The UK government has awarded £93,000 to Professor George Lomonossoff of the John Innes Centre, Professor Janet Daly of Nottingham University and Professor Luis Ferreira at Sao Paulo University, Brazil to develop an effective diagnostic test to detect Zika virus infection in humans.
Professor Lomonossoff is a co-investigator on the grant led by Professor Janet Daly of Nottingham University.
The technology to be used by Professor Lomonossoff is the same ‘Hypertrans’ technology which will be used in a purpose-built facility in Norwich – planning permission is currently being sought for the new facility for the spin-out company Leaf Systems.
Laboratory confirmation of Zika virus infection is complicated by the fact that it is difficult to distinguish between an antibody response to Zika and a response to other viruses in the same family, including Dengue virus.
Dengue is transmitted by the same species of mosquito as Zika and therefore also infects people in the same regions where Zika virus is currently emerging. It is therefore important to be able to distinguish between antibodies that have been raised against a previously encountered virus and antibodies that indicate a recent or current virus infection.
Professor Lomonossoff’s plant-based Hypertrans expression system will be used in this project to generate diagnostic molecules that allow antibodies to Zika virus to be distinguished from antibodies generated by other flaviviruses such as Dengue.
Using plant-expressed proteins, rather than whole virus, will enable Professor Lomonossoff and the team to manipulate the makeup of the proteins to increase the specificity of the ELISA (antibody test) to detect the Zika Virus.

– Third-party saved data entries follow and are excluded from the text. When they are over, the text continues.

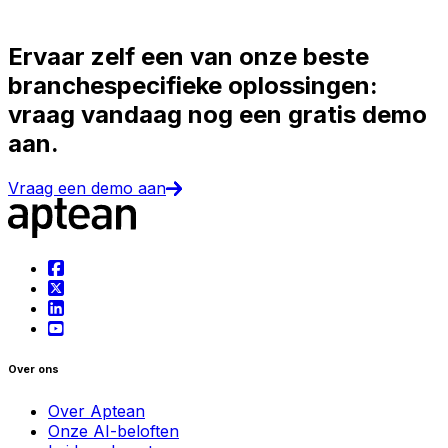
Ervaar zelf een van onze beste
branchespecifieke oplossingen:
vraag vandaag nog een gratis demo
aan.
Vraag een demo aan
Over ons
Over Aptean
Onze AI-beloften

Professor George Lomonossoff said: “The beauty of this Hypertrans expression system – which is essentially a way of growing non-pathogenic virus mimics in plants – developed at the John Innes Centre is that it can be used to respond very rapidly to emerging virus threats such as the current Zika virus outbreak by producing diagnostic tests. The construction of the new Leaf Systems facility in Norwich will boost our ability to test and scale-up the production of vaccine candidates to combat emerging threats to human health.”